Un point souligné par l’analyste Eva Galperin de Global Policy : « Puisque ces failles affectent potentiellement la sécurité des utilisateurs dans le monde entier, le public veut savoir comment ces agences mesurent les avantages et les inconvénients d’utiliser des failles 0-day plutôt que de les révéler à leurs éditeurs ».
Problème : les rouages de ce processus n’étant pas connu, il était impossible pour l’EFF de savoir sur quels critères le bureau du renseignement se basait pour prendre ses décisions. La conséquence étant bien sûr qu’on ne pouvait pas savoir quelles failles avaient été révélées et quelles autres étaient toujours utilisées activement. L’EFF avait donc écrit une demande le 6 mai pour en apprendre davantage sur le processus, comme le permet la loi Freedom of Information Act (FOIA).

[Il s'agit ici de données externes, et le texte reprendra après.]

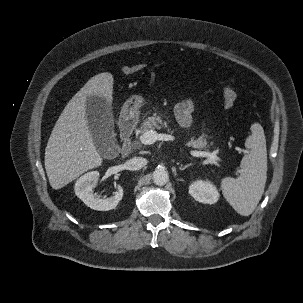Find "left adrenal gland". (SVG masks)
<instances>
[{
  "label": "left adrenal gland",
  "instance_id": "1",
  "mask_svg": "<svg viewBox=\"0 0 303 303\" xmlns=\"http://www.w3.org/2000/svg\"><path fill=\"white\" fill-rule=\"evenodd\" d=\"M192 164L190 163V164H186V165H181L180 167H179V169L180 170H185L186 168H188L189 166H191Z\"/></svg>",
  "mask_w": 303,
  "mask_h": 303
}]
</instances>
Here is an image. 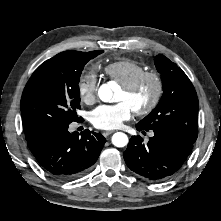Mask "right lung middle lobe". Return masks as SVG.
<instances>
[{
  "instance_id": "1",
  "label": "right lung middle lobe",
  "mask_w": 221,
  "mask_h": 221,
  "mask_svg": "<svg viewBox=\"0 0 221 221\" xmlns=\"http://www.w3.org/2000/svg\"><path fill=\"white\" fill-rule=\"evenodd\" d=\"M103 51L80 52L62 60H47L27 82L21 97L23 126L41 134L56 126L79 121V78L90 60Z\"/></svg>"
}]
</instances>
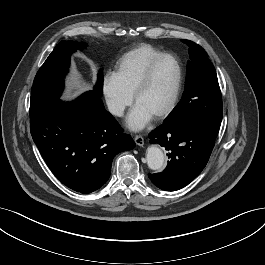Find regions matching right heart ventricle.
<instances>
[{"instance_id": "e07e8e85", "label": "right heart ventricle", "mask_w": 265, "mask_h": 265, "mask_svg": "<svg viewBox=\"0 0 265 265\" xmlns=\"http://www.w3.org/2000/svg\"><path fill=\"white\" fill-rule=\"evenodd\" d=\"M160 54L162 52L151 45L136 46L119 59L112 75L120 87L131 96L146 66Z\"/></svg>"}]
</instances>
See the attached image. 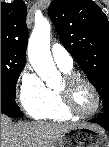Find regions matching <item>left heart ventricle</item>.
<instances>
[{
	"label": "left heart ventricle",
	"mask_w": 109,
	"mask_h": 147,
	"mask_svg": "<svg viewBox=\"0 0 109 147\" xmlns=\"http://www.w3.org/2000/svg\"><path fill=\"white\" fill-rule=\"evenodd\" d=\"M64 87V83L61 88ZM74 101L78 110L82 113H89L93 110L96 100L92 90L85 84H79L74 90Z\"/></svg>",
	"instance_id": "left-heart-ventricle-1"
}]
</instances>
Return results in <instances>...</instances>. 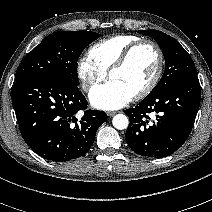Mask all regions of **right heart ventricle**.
<instances>
[{
  "label": "right heart ventricle",
  "instance_id": "e07e8e85",
  "mask_svg": "<svg viewBox=\"0 0 212 212\" xmlns=\"http://www.w3.org/2000/svg\"><path fill=\"white\" fill-rule=\"evenodd\" d=\"M139 38L129 34H119L103 39L88 50L89 59L102 71L107 73L121 54Z\"/></svg>",
  "mask_w": 212,
  "mask_h": 212
}]
</instances>
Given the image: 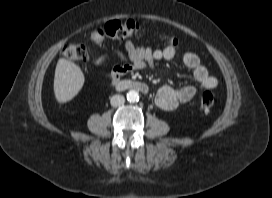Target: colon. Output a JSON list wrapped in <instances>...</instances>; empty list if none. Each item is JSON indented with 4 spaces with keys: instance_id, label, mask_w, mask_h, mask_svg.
<instances>
[{
    "instance_id": "obj_1",
    "label": "colon",
    "mask_w": 272,
    "mask_h": 198,
    "mask_svg": "<svg viewBox=\"0 0 272 198\" xmlns=\"http://www.w3.org/2000/svg\"><path fill=\"white\" fill-rule=\"evenodd\" d=\"M145 29L134 20H111L104 25L93 29L90 32V39L96 44L103 43L107 39H124L128 37H143ZM172 46L179 44L176 37H167ZM62 55L70 60H87L90 54V48L83 44H68L62 51ZM214 105V95L207 91L204 92L200 100V108L208 112Z\"/></svg>"
}]
</instances>
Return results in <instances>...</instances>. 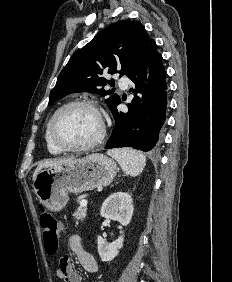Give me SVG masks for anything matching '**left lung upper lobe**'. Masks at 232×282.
<instances>
[{
  "instance_id": "1",
  "label": "left lung upper lobe",
  "mask_w": 232,
  "mask_h": 282,
  "mask_svg": "<svg viewBox=\"0 0 232 282\" xmlns=\"http://www.w3.org/2000/svg\"><path fill=\"white\" fill-rule=\"evenodd\" d=\"M151 41L140 22L123 20L103 29L62 69L50 92L49 104L71 93L89 92L109 95L106 103L112 109L120 97L104 89L113 80L108 81L101 75L107 72L127 76L139 63Z\"/></svg>"
}]
</instances>
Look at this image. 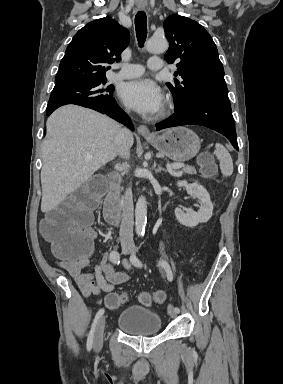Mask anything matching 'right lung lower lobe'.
Returning <instances> with one entry per match:
<instances>
[{"instance_id":"right-lung-lower-lobe-1","label":"right lung lower lobe","mask_w":283,"mask_h":384,"mask_svg":"<svg viewBox=\"0 0 283 384\" xmlns=\"http://www.w3.org/2000/svg\"><path fill=\"white\" fill-rule=\"evenodd\" d=\"M83 107L94 109L102 114H106L109 117L117 120L118 122L123 123L133 130V125L131 123L128 115L119 107L115 99L99 101V102H87L78 104ZM58 107H47L46 113L49 116L55 109Z\"/></svg>"}]
</instances>
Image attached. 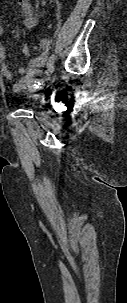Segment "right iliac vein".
Listing matches in <instances>:
<instances>
[{
  "label": "right iliac vein",
  "instance_id": "63e3f726",
  "mask_svg": "<svg viewBox=\"0 0 127 303\" xmlns=\"http://www.w3.org/2000/svg\"><path fill=\"white\" fill-rule=\"evenodd\" d=\"M53 72H54V66H49L45 71V75L50 76Z\"/></svg>",
  "mask_w": 127,
  "mask_h": 303
}]
</instances>
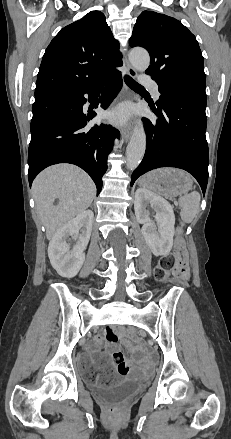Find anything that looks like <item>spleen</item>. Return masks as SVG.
Wrapping results in <instances>:
<instances>
[{
	"label": "spleen",
	"mask_w": 231,
	"mask_h": 439,
	"mask_svg": "<svg viewBox=\"0 0 231 439\" xmlns=\"http://www.w3.org/2000/svg\"><path fill=\"white\" fill-rule=\"evenodd\" d=\"M179 205L181 207V219L186 223L192 222L199 212L200 194L197 191H193L181 196L179 198Z\"/></svg>",
	"instance_id": "obj_1"
}]
</instances>
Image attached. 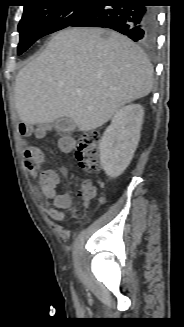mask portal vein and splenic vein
<instances>
[{"label":"portal vein and splenic vein","instance_id":"portal-vein-and-splenic-vein-1","mask_svg":"<svg viewBox=\"0 0 184 327\" xmlns=\"http://www.w3.org/2000/svg\"><path fill=\"white\" fill-rule=\"evenodd\" d=\"M76 93H77L78 95H81V94H82V90H77Z\"/></svg>","mask_w":184,"mask_h":327}]
</instances>
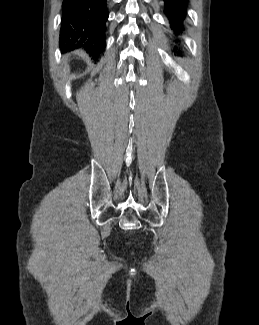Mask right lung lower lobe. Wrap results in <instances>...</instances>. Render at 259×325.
<instances>
[{"label": "right lung lower lobe", "instance_id": "obj_1", "mask_svg": "<svg viewBox=\"0 0 259 325\" xmlns=\"http://www.w3.org/2000/svg\"><path fill=\"white\" fill-rule=\"evenodd\" d=\"M106 0H64L60 47L64 50L84 48L98 56L105 45Z\"/></svg>", "mask_w": 259, "mask_h": 325}]
</instances>
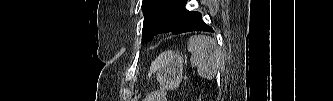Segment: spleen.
Masks as SVG:
<instances>
[{"mask_svg": "<svg viewBox=\"0 0 333 101\" xmlns=\"http://www.w3.org/2000/svg\"><path fill=\"white\" fill-rule=\"evenodd\" d=\"M188 51L191 52V66L197 67L198 75L213 79L222 60V52L216 41L209 36H192L188 41Z\"/></svg>", "mask_w": 333, "mask_h": 101, "instance_id": "1", "label": "spleen"}]
</instances>
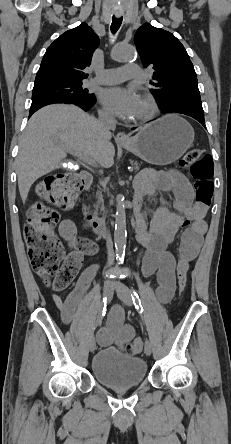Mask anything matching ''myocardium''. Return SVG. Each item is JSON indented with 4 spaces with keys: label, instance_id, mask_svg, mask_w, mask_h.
Here are the masks:
<instances>
[{
    "label": "myocardium",
    "instance_id": "1",
    "mask_svg": "<svg viewBox=\"0 0 231 444\" xmlns=\"http://www.w3.org/2000/svg\"><path fill=\"white\" fill-rule=\"evenodd\" d=\"M145 105V111L134 118L135 122H146L155 117L158 112V106L155 99L148 93H143L140 97Z\"/></svg>",
    "mask_w": 231,
    "mask_h": 444
}]
</instances>
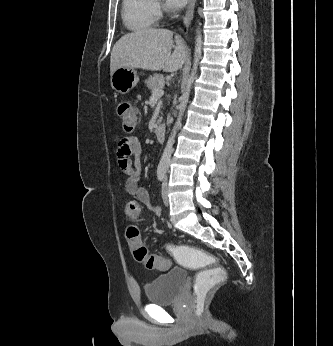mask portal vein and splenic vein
I'll return each instance as SVG.
<instances>
[{
  "label": "portal vein and splenic vein",
  "instance_id": "obj_1",
  "mask_svg": "<svg viewBox=\"0 0 333 346\" xmlns=\"http://www.w3.org/2000/svg\"><path fill=\"white\" fill-rule=\"evenodd\" d=\"M164 95V91L162 88L156 89L152 92V99H159L160 97H162Z\"/></svg>",
  "mask_w": 333,
  "mask_h": 346
}]
</instances>
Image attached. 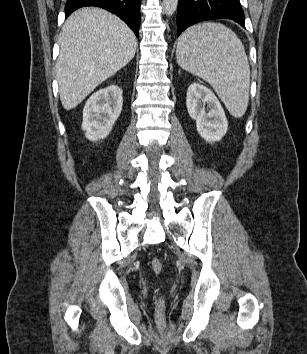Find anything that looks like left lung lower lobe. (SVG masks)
I'll use <instances>...</instances> for the list:
<instances>
[{
	"label": "left lung lower lobe",
	"mask_w": 307,
	"mask_h": 354,
	"mask_svg": "<svg viewBox=\"0 0 307 354\" xmlns=\"http://www.w3.org/2000/svg\"><path fill=\"white\" fill-rule=\"evenodd\" d=\"M219 18L233 20L245 28L239 0H179L177 36L195 23Z\"/></svg>",
	"instance_id": "1"
}]
</instances>
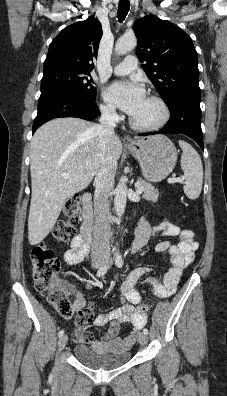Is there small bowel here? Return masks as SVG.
I'll list each match as a JSON object with an SVG mask.
<instances>
[{
	"label": "small bowel",
	"instance_id": "small-bowel-1",
	"mask_svg": "<svg viewBox=\"0 0 227 396\" xmlns=\"http://www.w3.org/2000/svg\"><path fill=\"white\" fill-rule=\"evenodd\" d=\"M157 236L178 238V243L176 244L162 241L155 247L158 252L168 253L170 268L162 279L151 278V283L159 296L167 297L176 291L184 269L194 259L198 243L195 240L193 231L181 229L175 223L163 220L156 228L152 229L146 220H142L136 228L132 251L139 252ZM88 251V246L83 243L81 237L76 236L71 242V248L64 253L63 259L68 265H76L87 258ZM149 270L150 267L148 266L135 268L120 287L119 300L122 306L98 315L93 321L96 326H108L99 342L111 351L118 352L131 347L136 341V332L146 325V314L138 312L137 308L134 307L139 305L142 299L135 286L140 277ZM67 290L74 296L73 309L78 312L76 316L77 326L74 331L75 338L79 342L91 343L94 339L88 331V323L94 317V308L93 306L85 307L86 300L82 291L76 290L72 286H67ZM122 323H131L135 331L124 338L119 337Z\"/></svg>",
	"mask_w": 227,
	"mask_h": 396
}]
</instances>
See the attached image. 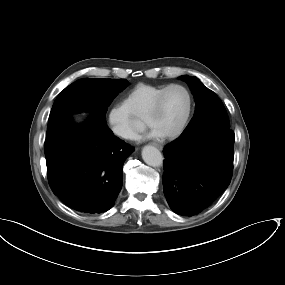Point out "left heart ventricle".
<instances>
[{
	"mask_svg": "<svg viewBox=\"0 0 285 285\" xmlns=\"http://www.w3.org/2000/svg\"><path fill=\"white\" fill-rule=\"evenodd\" d=\"M187 108V95L183 89H169L160 110L149 119L152 129L158 134L173 132L181 122Z\"/></svg>",
	"mask_w": 285,
	"mask_h": 285,
	"instance_id": "b2bd125f",
	"label": "left heart ventricle"
}]
</instances>
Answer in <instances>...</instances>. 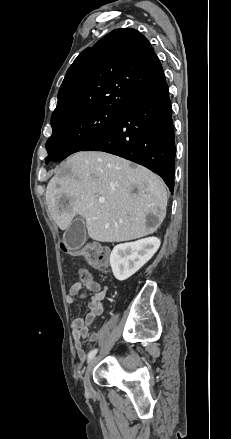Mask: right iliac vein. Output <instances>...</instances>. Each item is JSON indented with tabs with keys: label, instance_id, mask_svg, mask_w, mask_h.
<instances>
[{
	"label": "right iliac vein",
	"instance_id": "1",
	"mask_svg": "<svg viewBox=\"0 0 231 439\" xmlns=\"http://www.w3.org/2000/svg\"><path fill=\"white\" fill-rule=\"evenodd\" d=\"M95 364H96V357H93L90 360V362L88 363V365L85 369V372H84L83 382H84L85 390L88 394L93 393V387L91 385L90 376H91V373H92V370H93Z\"/></svg>",
	"mask_w": 231,
	"mask_h": 439
}]
</instances>
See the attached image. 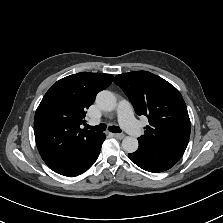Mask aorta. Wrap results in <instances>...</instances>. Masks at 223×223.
Returning <instances> with one entry per match:
<instances>
[{"mask_svg":"<svg viewBox=\"0 0 223 223\" xmlns=\"http://www.w3.org/2000/svg\"><path fill=\"white\" fill-rule=\"evenodd\" d=\"M96 105L102 111L112 112L116 108L117 100L112 92L104 90L97 95ZM138 146L139 142L137 138H134L132 136H126L122 140V148L128 153L135 152L138 149Z\"/></svg>","mask_w":223,"mask_h":223,"instance_id":"obj_1","label":"aorta"}]
</instances>
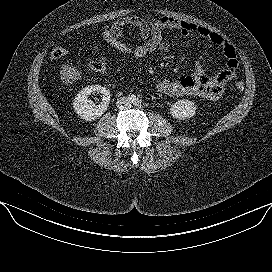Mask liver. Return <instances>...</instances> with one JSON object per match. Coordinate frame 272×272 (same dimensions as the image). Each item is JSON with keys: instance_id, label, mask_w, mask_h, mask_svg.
Returning a JSON list of instances; mask_svg holds the SVG:
<instances>
[{"instance_id": "6515ba94", "label": "liver", "mask_w": 272, "mask_h": 272, "mask_svg": "<svg viewBox=\"0 0 272 272\" xmlns=\"http://www.w3.org/2000/svg\"><path fill=\"white\" fill-rule=\"evenodd\" d=\"M61 74L63 76L65 84L72 83V81L78 80L81 78L80 71L76 70L75 68L69 65H64L62 67Z\"/></svg>"}]
</instances>
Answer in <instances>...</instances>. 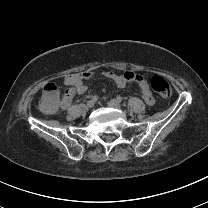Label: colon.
Segmentation results:
<instances>
[{
	"label": "colon",
	"instance_id": "5ec220e1",
	"mask_svg": "<svg viewBox=\"0 0 208 208\" xmlns=\"http://www.w3.org/2000/svg\"><path fill=\"white\" fill-rule=\"evenodd\" d=\"M151 87L157 95L162 98H170L172 90L168 81L161 77L155 76L151 79ZM44 99L39 101V108L47 112H54L59 105L60 89L55 83H48L43 88ZM165 102V101H163Z\"/></svg>",
	"mask_w": 208,
	"mask_h": 208
}]
</instances>
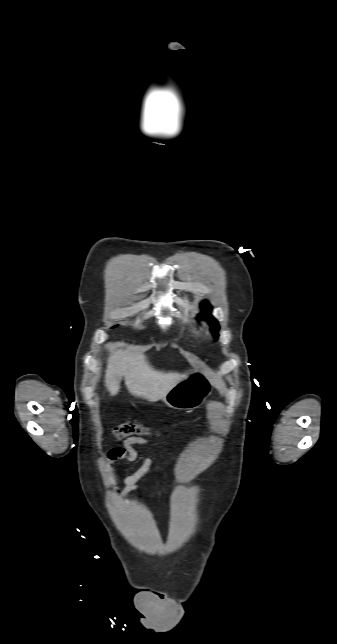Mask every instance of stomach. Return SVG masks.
<instances>
[{
	"label": "stomach",
	"mask_w": 337,
	"mask_h": 644,
	"mask_svg": "<svg viewBox=\"0 0 337 644\" xmlns=\"http://www.w3.org/2000/svg\"><path fill=\"white\" fill-rule=\"evenodd\" d=\"M212 387L210 373L206 369L194 368L162 400L171 408L192 410L203 404Z\"/></svg>",
	"instance_id": "1"
}]
</instances>
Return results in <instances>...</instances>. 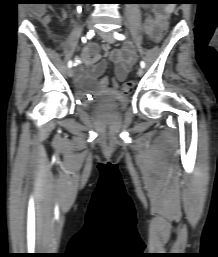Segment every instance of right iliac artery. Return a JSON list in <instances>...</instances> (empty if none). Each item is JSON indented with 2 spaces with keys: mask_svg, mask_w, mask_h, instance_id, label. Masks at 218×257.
<instances>
[{
  "mask_svg": "<svg viewBox=\"0 0 218 257\" xmlns=\"http://www.w3.org/2000/svg\"><path fill=\"white\" fill-rule=\"evenodd\" d=\"M94 36V31L90 30L87 35H86V39H91ZM86 39L84 41H86ZM68 67L71 68L72 67V61L70 60L68 62Z\"/></svg>",
  "mask_w": 218,
  "mask_h": 257,
  "instance_id": "right-iliac-artery-1",
  "label": "right iliac artery"
}]
</instances>
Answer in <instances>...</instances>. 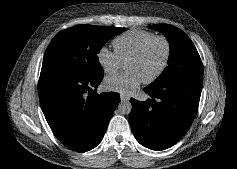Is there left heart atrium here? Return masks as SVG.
Segmentation results:
<instances>
[{
  "mask_svg": "<svg viewBox=\"0 0 237 169\" xmlns=\"http://www.w3.org/2000/svg\"><path fill=\"white\" fill-rule=\"evenodd\" d=\"M142 81L141 77L135 71L127 70L107 77L105 86L112 91L129 93L136 89Z\"/></svg>",
  "mask_w": 237,
  "mask_h": 169,
  "instance_id": "obj_1",
  "label": "left heart atrium"
}]
</instances>
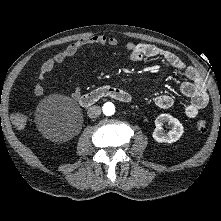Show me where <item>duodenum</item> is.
I'll return each instance as SVG.
<instances>
[{"label": "duodenum", "instance_id": "410a0bca", "mask_svg": "<svg viewBox=\"0 0 221 221\" xmlns=\"http://www.w3.org/2000/svg\"><path fill=\"white\" fill-rule=\"evenodd\" d=\"M105 97L122 103H129L131 101V95L127 91L118 87L103 86L81 95L79 103L83 107H89Z\"/></svg>", "mask_w": 221, "mask_h": 221}]
</instances>
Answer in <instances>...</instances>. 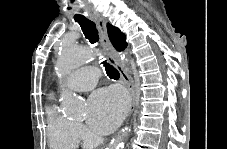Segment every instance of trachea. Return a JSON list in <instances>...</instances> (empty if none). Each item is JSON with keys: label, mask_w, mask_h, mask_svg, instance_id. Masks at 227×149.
<instances>
[{"label": "trachea", "mask_w": 227, "mask_h": 149, "mask_svg": "<svg viewBox=\"0 0 227 149\" xmlns=\"http://www.w3.org/2000/svg\"><path fill=\"white\" fill-rule=\"evenodd\" d=\"M80 25L85 37L90 41L91 44L96 43L99 40L98 30L93 21L88 19L75 20ZM104 64L107 75L110 79H119L120 74L116 68L107 63L106 61L102 62Z\"/></svg>", "instance_id": "3493384b"}]
</instances>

Une plainte pour accélérer l'obtention des informations
La fondation, comme elle l’indique dans son communiqué, s’est lassée d’attendre la réponse de l’ODNI, quand bien même ce dernier avait accepté d’envoyer les documents demandés. Elle a donc déposé plainte auprès d’un tribunal du Northern District de Californie. Selon Andrew Crocker, l’un des juristes de l’EFF, cette plainte « cherche la transparence sur l’un des éléments les moins bien connus des outils de la communauté du renseignement américain : les failles de sécurité ». Il explique par ailleurs que « ces documents sont importants pour le genre de débat informé » qui doit prendre place aux États-Unis.
Les failles de sécurité sont un sujet d’autant plus sensible que des documents de Snowden montraient qu’en plus de repérer les vulnérabilités, la NSA pouvait en créer. L’agence jouit en effet d’une position unique lui permettant de fortement influencer le développement des protocoles de sécurité, surtout si ceux-ci doivent être plus tard utilisés par les administrations de l’État.
Une épée de Damoclès
Il est certain que les failles jouent un rôle clé dans le réseau de surveillance américain. Le site RT rappelle à ce sujet que le groupe formé par Obama pour inspecter les méthodes de la NSA avait suggéré que les failles 0-day avaient tout intérêt à être colmatées le plus rapidement possibles, car elles concernaient aussi les ordinateurs et les réseaux des administrations américaines. Le même groupe indiquait cependant qu’en de rares exceptions, une brève autorisation pouvait permettre les agences de se servir de telles failles, après approbation des décideurs concernés.
C’est finalement ce qu’essaye de savoir l’EFF : qui décide quoi, sur quels critères, et pour combien de temps. En l’état, il est difficile de savoir si l’exploitation des failles se fait effectivement durant un cours laps de temps avant d’être rapporté à l’éditeur concerné, ou si elle continue pendant plusieurs années.